Come riporta la stessa Ap Io con cui il Governo gestisce l’operazione cashback, il maggior numero di operazioni è effettuato per acquisti tra i 25 e i 50 euro (il 21,4%): in particolare, lo scontrino medio di chi acquista partecipando al cashback è di 35,6 euro. Prende sempre più piede ad esempio il pagamento del caffè con la carta di credito o altri mezzi di pagamento digitale. Il 16,2% delle transazioni ha fatto registrare nel primo semestre 2021 importi inferiori ai 5 euro. Più alto è l'importo più bassa è invece i la percentuale di operazioni registrate: solo 0,84% delle transazioni è per acquisti superiori ai 300 euro.

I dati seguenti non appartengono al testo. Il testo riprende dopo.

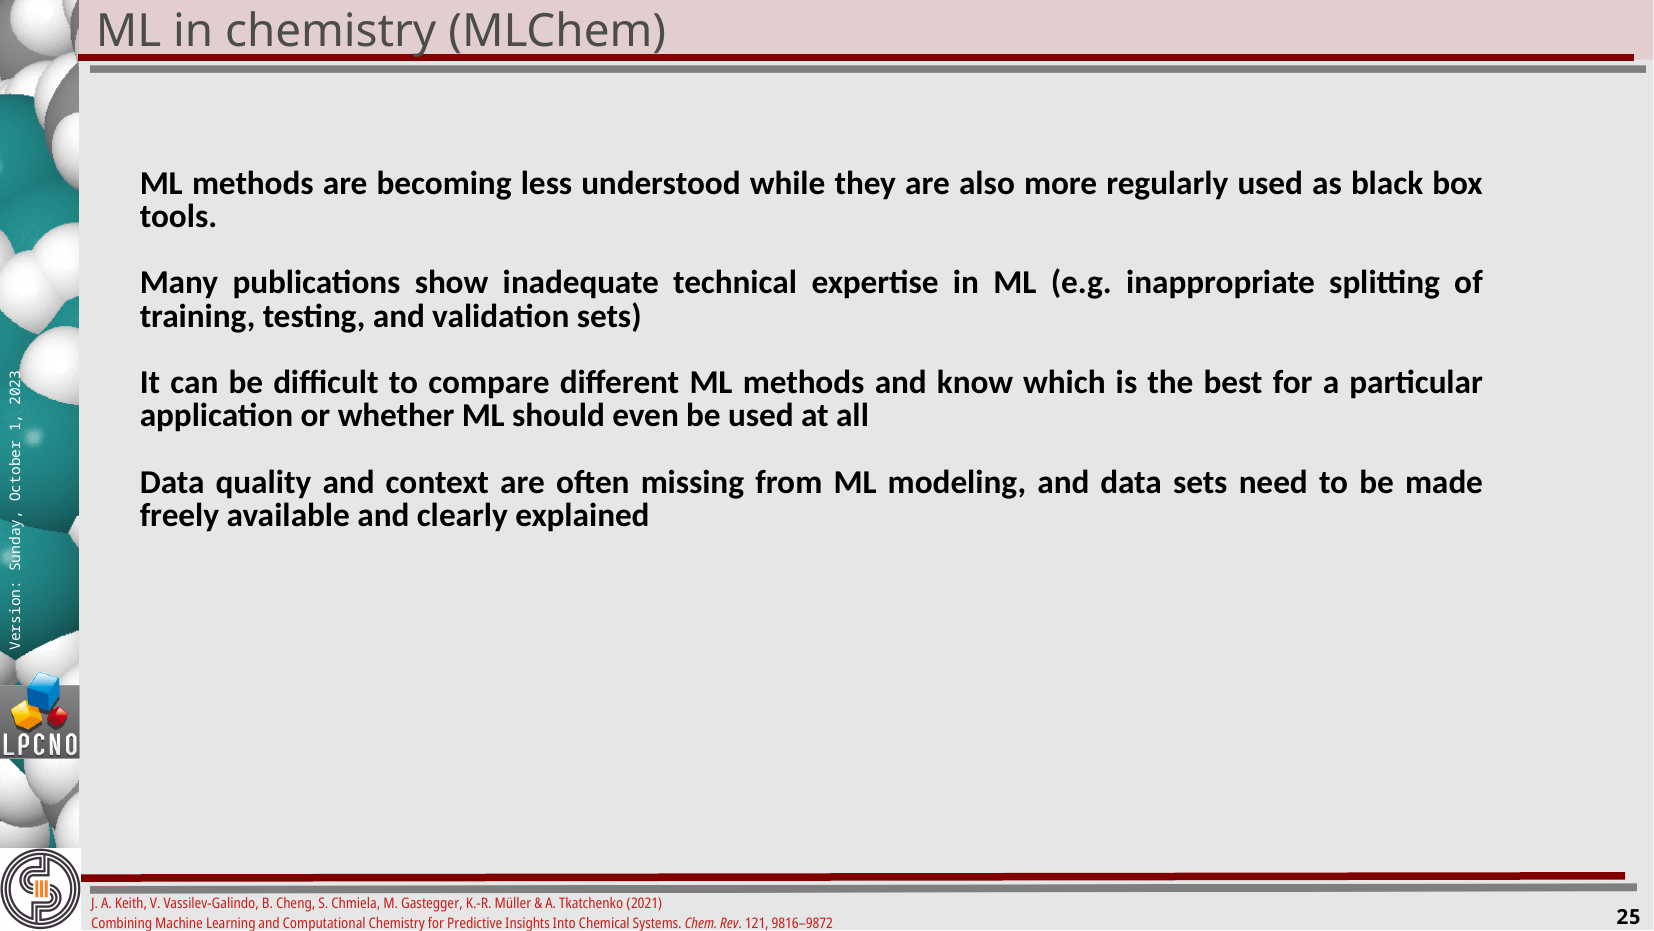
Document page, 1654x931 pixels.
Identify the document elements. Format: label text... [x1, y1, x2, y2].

Dal 1° luglio 2021 riparte il contatore

Il programma cashback, inserito nel più ampio piano nazionale di transizione ai pagamenti digitali definito cashless Italia, prevede tre trimestri fino al giugno 2022. Il secondo semestre parte giovedì 1° luglio, con le stesse regole. Ogni sei mesi si può ottenere un rimborso massimo di 150 euro (300 euro annui). Le spese registrate per accedere al premio non hanno limiti di importo, pongono come unico vincolo l'utilizzo di carte o altri strumenti di pagamento digitale. Per ogni acquisto il contribuente recupera il 10% del valore della transazione, fino ad un massimo di 15 euro per ogni singola operazione. Per aver diritto al premio semestrale di 150 euro occorre effettuare nei sei mesi, in questo caso dal 1° luglio al 31 dicembre 2021, almeno 50 transazioni valide. Oltre questo numero tutte le altre operazioni non daranno diritto al premio ma saranno inserite nel più ampio conteggio per il cosiddetto “Super Cashback” da 1.500 euro che va ai primi 100mila che nel semestre hanno totalizzato il maggior numero di transazioni.

Stop ai furbetti

Prima della chiusura del primo semestre 2021 il gestore del cashback ha fatto partire una campagna mirata di controlli nei confronti dei cittadini che con pagamenti frazionati hanno aumentato il loro numero di transazioni proprio per cercare di rientrare tra i vincitori del Super Cashback. Non sono stati pochi i casi in cui anche un pagamento di 10 euro è stato frazionato in tanti pagamenti digitali da 0,50 centesimi. C'è chi ha spostato soldi da un conto all'altro utilizzando i nuovi pos portatili. Insomma, i casi non sono stati poi cosi pochi e per questo l'Ap Io ha invitato, rigorosamente in via digitale direttamente sull'ap dei contribuenti, i sospetti furbetti a motivare entro 7 giorni dalla notifica dell’avviso i singoli pagamenti ritenuti poco chiari.